→ **Dataset content**
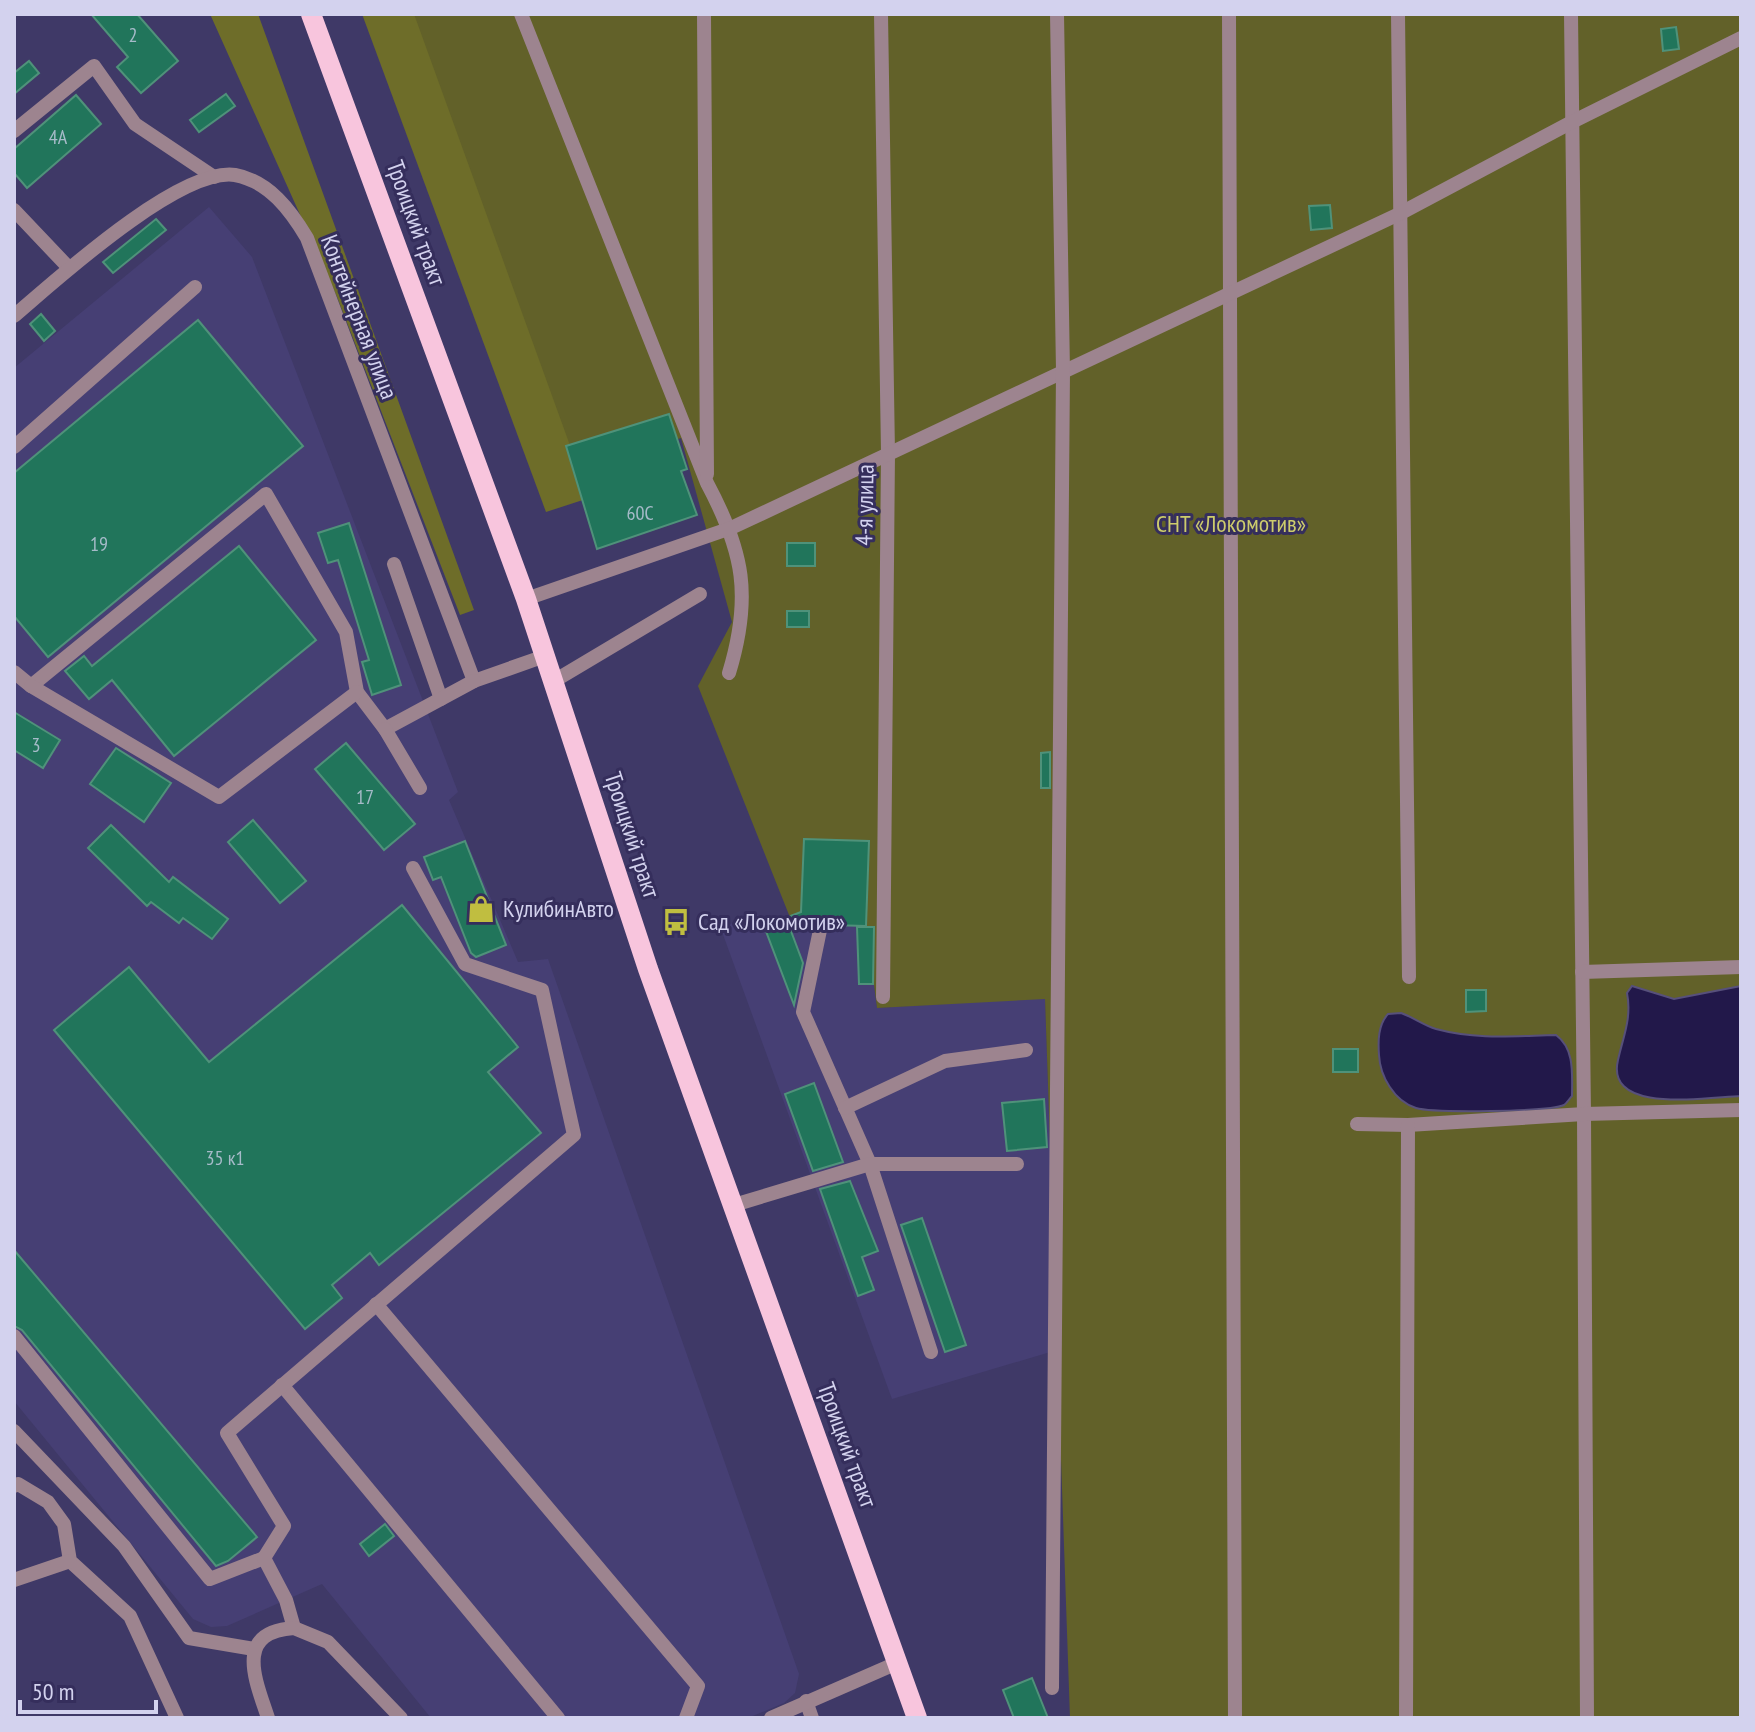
<svg xmlns="http://www.w3.org/2000/svg" width="1755" height="1732" viewBox="0 0 1755 1732" font-family="'PT Sans Narrow',sans-serif">
	<style>
		.built { fill: #463f74 }
		.green { fill: #626129 }
		.forest { fill: #6e6d29 }
		.water { fill: #22184a; stroke: #57507b; stroke-width: 2 }
		.building { fill: #21755b; stroke: #4f927a; stroke-width: 2 }
		.lines { fill: none; stroke-linecap: round; stroke-linejoin: round }
		.minor { stroke: #9d848f; stroke-width: 14 }
		.major { stroke: #f8c5dd; stroke-width: 20 }
		.labels { text-anchor: middle; stroke-width: 6; stroke-linejoin: round; paint-order: stroke }
		.number-label { font-size: 20px; fill: #a6bbc9 }
		.street-label { font-size: 24px; fill: #d3d2ee; stroke: #352e5c }
		.park-label { font-size: 24px; fill: #cdcc6c; stroke: #352e5c }
		.poi-label { font-size: 24px; fill: #d3d2ee; stroke: #352e5c; text-anchor: start }
	</style>
	<rect width="100%" height="100%" fill="#3f3967"/>
	<g class="built">
		<path d="M209 207 252 257 458 792 449 800 518 962 548 959 799 1674 795 1693 784 1703 748 1718H431L322 1584 227 1626 211 1627 193 1619 14 1401V368Z"/>
		<path d="M751 913 793 925 865 915 877 1008 1045 998 1057 1350 892 1399 721 929Z"/>
	</g>
	<path class="green" d="M403 14H1741V1718H1070L1045 999 877 1008 865 916 793 925 698 686 732 622 681 438 568 475Z"/>
	<g class="forest">
		<path d="M210 14H258L474 610 460 615 337 297Z"/>
		<path d="M362 14H414L589 498 546 512Z"/>
	</g>
	<g class="water">
		<path d="M1632 986 1674 999 1741 986V1096C1708 1097 1605 1115 1618 1060 1623 1037 1632 1018 1627 993Z"/>
		<path d="M1401 1013C1413 1017 1423 1025 1436 1029 1477 1040 1514 1036 1556 1035 1575 1049 1572 1074 1572 1096 1569 1099 1567 1103 1564 1105 1550 1112 1432 1113 1416 1108 1394 1101 1380 1076 1379 1055 1378 1041 1378 1025 1388 1014Z"/>
	</g>
	<g class="building">
		<path d="M91 14H137L178 61 141 93 117 67 128 57Z"/>
		<path d="M1676 27 1679 49 1663 51 1661 29Z"/>
		<path d="M29 61 39 73 14 94V73Z"/>
		<path d="M226 94 235 106 199 132 190 120Z"/>
		<path d="M76 95 101 124 27 188 14 173V149Z"/>
		<path d="M1330 205 1332 228 1311 230 1309 206Z"/>
		<path d="M156 219 166 230 113 273 103 262Z"/>
		<path d="M41 314 55 331 44 341 30 324Z"/>
		<path d="M198 320 303 446 48 657 14 616V473Z"/>
		<path d="M669 414 687 469 681 471 697 515 597 549 566 446Z"/>
		<path d="M349 523 401 685 372 695 362 662 369 660 338 560 328 563 318 533Z"/>
		<rect x="787" y="543" width="28" height="23"/>
		<path d="M239 546 316 640 174 756 112 680 89 699 65 671 84 656 92 666Z"/>
		<rect x="787" y="611" width="22" height="16"/>
		<path d="M14 712 60 740 43 768 14 750Z"/>
		<path d="M346 743 415 824 384 850 315 769Z"/>
		<path d="M116 748 171 783 144 822 90 784Z"/>
		<path d="M1050 752V788H1041V753Z"/>
		<path d="M253 820 306 881 280 903 228 842Z"/>
		<path d="M111 825 169 882 173 877 228 919 212 939 183 918 179 923 151 902 147 906 88 848Z"/>
		<path d="M804 839 869 841 866 926 828 925 821 920 812 924 788 923 803 963 794 1005 764 926 801 912Z"/>
		<path d="M465 841 506 945 476 957 471 953 441 877 433 880 424 857Z"/>
		<path d="M402 905 518 1047 488 1072 541 1133 379 1265 370 1253 332 1285 342 1298 305 1329 54 1030 129 967 209 1062Z"/>
		<path d="M857 927H874L873 984H859Z"/>
		<path d="M1466 990H1486V1011L1466 1012Z"/>
		<rect x="1333" y="1049" width="25" height="23"/>
		<path d="M814 1083 843 1162 813 1171 785 1094Z"/>
		<path d="M1044 1099 1047 1147 1007 1151 1002 1103Z"/>
		<path d="M850 1181 878 1251 862 1257 874 1290 858 1296 820 1189Z"/>
		<path d="M922 1218 966 1345 945 1352 901 1225Z"/>
		<path d="M14 1250 257 1537 228 1561 216 1566 22 1330 14 1326Z"/>
		<path d="M385 1524 394 1536 369 1556 360 1544Z"/>
		<path d="M1032 1678 1048 1718H1014L1003 1690Z"/>
	</g>
	<g class="lines">
		<g class="minor">
			<path d="M521 14 707 483C744 552 752 597 729 673"/>
			<path d="M704 14 707 474"/>
			<path d="M881 14 888 453 883 997"/>
			<path d="M1229 14 1235 1718"/>
			<path d="M1398 14 1409 977"/>
			<path d="M1571 14 1584 1114 1587 1718"/>
			<path d="M14 131 94 66 135 124 214 177"/>
			<path d="M14 210 69 268"/>
			<path d="M14 316C56 280 180 167 235 175 269 181 291 211 307 238L474 681 545 656"/>
			<path d="M14 447 195 287"/>
			<path d="M394 564 441 699"/>
			<path d="M526 599 731 528 1399 214 1572 122 1741 38"/>
			<path d="M14 672 31 686 266 494 346 632 357 692 385 729 474 681"/>
			<path d="M554 681 700 594"/>
			<path d="M31 686 219 797 357 692"/>
			<path d="M385 729 420 788"/>
			<path d="M820 930 803 1012 870 1164 931 1352"/>
			<path d="M1582 972 1741 967"/>
			<path d="M845 1108 945 1061 1026 1050"/>
			<path d="M1357 1124 1408 1125 1584 1114 1741 1110"/>
			<path d="M734 1205 870 1164H1017"/>
			<path d="M376 1304 698 1686 686 1718"/>
			<path d="M14 1336 210 1579 264 1558"/>
			<path d="M282 1385 558 1718"/>
			<path d="M14 1431 124 1546 189 1638 254 1649"/>
			<path d="M14 1486 18 1484 48 1502 64 1524 70 1561 130 1616 177 1718"/>
			<path d="M14 1580 70 1561"/>
			<path d="M294 1628 286 1600 264 1558 284 1526 227 1433 574 1135 542 990 465 964 413 868"/>
			<path d="M1052 1688 1063 371 1057 14"/>
			<path d="M806 1701 812 1718"/>
			<path d="M268 1718C256 1681 233 1632 294 1628L328 1642 401 1718"/>
			<path d="M771 1718 897 1663"/>
			<path d="M1406 1718 1408 1125"/>
		</g>
		<path class="major" d="M311 14 526 599 648 969 917 1718"/>
	</g>
	<defs>
		<g id="shop-bare" transform="scale(2.16)"><path d="M-5-2.5h2.3a2.7 3.5 0 0 1 5.4 0H5L5.5 6h-11ZM-1.5-2.5h3a1.5 2.3 0 0 0-3 0Z" fill="#c0be40" stroke="#352e5c" stroke-width="2.5" paint-order="stroke"/></g>
		<g id="bus-bare" transform="scale(2.16)"><path d="M-5-6H5V4H4V6H2V4H-2V6H-4V4H-5ZM-3.5-4V0h7V-4ZM-3.5 1.2v1.5H-2V1.2ZM2 1.2v1.5H3.5V1.2Z" fill="#c0be40" stroke="#352e5c" stroke-width="2.5" paint-order="stroke"/></g>
	</defs>
	<g fill-rule="evenodd">
		<use href="#shop-bare" x="481" y="909"/>
		<use href="#bus-bare" x="676" y="922"/>
	</g>
	<g class="labels">
		<g class="number-label">
			<text x="133" y="42">2</text>
			<text x="58" y="144">4А</text>
			<text x="640" y="520">60С</text>
			<text x="99" y="551">19</text>
			<text x="36" y="752">3</text>
			<text x="365" y="804">17</text>
			<text x="225" y="1165">35 к1</text>
		</g>
		<g class="street-label">
			<text transform="translate(416 223) rotate(70)" y="8">Троицкий тракт</text>
			<text transform="translate(359 317) rotate(69)" y="8">Контейнерная улица</text>
			<text transform="translate(865 505) rotate(-89)" y="8">4-я улица</text>
			<text transform="translate(632 835) rotate(72)" y="8">Троицкий тракт</text>
			<text transform="translate(847 1445) rotate(70)" y="8">Троицкий тракт</text>
		</g>
		<g class="park-label">
			<text x="1231" y="532">СНТ «Локомотив»</text>
		</g>
		<g class="poi-label">
			<text x="503" y="917">КулибинАвто</text>
			<text x="698" y="930">Сад «Локомотив»</text>
		</g>
	</g>
	<rect width="1755" height="1732" fill="none" stroke="#d3d2ee" stroke-width="32"/>
	<path d="M20 1700v12h136v-12" fill="none" stroke="#d3d2ee" stroke-width="4"/>
	<text x="32" y="1700" font-size="24" fill="#d3d2ee" stroke="#352e5c" stroke-width="6" paint-order="stroke">50 m</text>
</svg>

→ **Assignment**
In the listing above, find the line containing "1678 1048 1718H1014L1003" and the line containing "686 266 494", then retype both and every line between them exactly, with nothing else.

→ **Task solution**
		<path d="M1032 1678 1048 1718H1014L1003 1690Z"/>
	</g>
	<g class="lines">
		<g class="minor">
			<path d="M521 14 707 483C744 552 752 597 729 673"/>
			<path d="M704 14 707 474"/>
			<path d="M881 14 888 453 883 997"/>
			<path d="M1229 14 1235 1718"/>
			<path d="M1398 14 1409 977"/>
			<path d="M1571 14 1584 1114 1587 1718"/>
			<path d="M14 131 94 66 135 124 214 177"/>
			<path d="M14 210 69 268"/>
			<path d="M14 316C56 280 180 167 235 175 269 181 291 211 307 238L474 681 545 656"/>
			<path d="M14 447 195 287"/>
			<path d="M394 564 441 699"/>
			<path d="M526 599 731 528 1399 214 1572 122 1741 38"/>
			<path d="M14 672 31 686 266 494 346 632 357 692 385 729 474 681"/>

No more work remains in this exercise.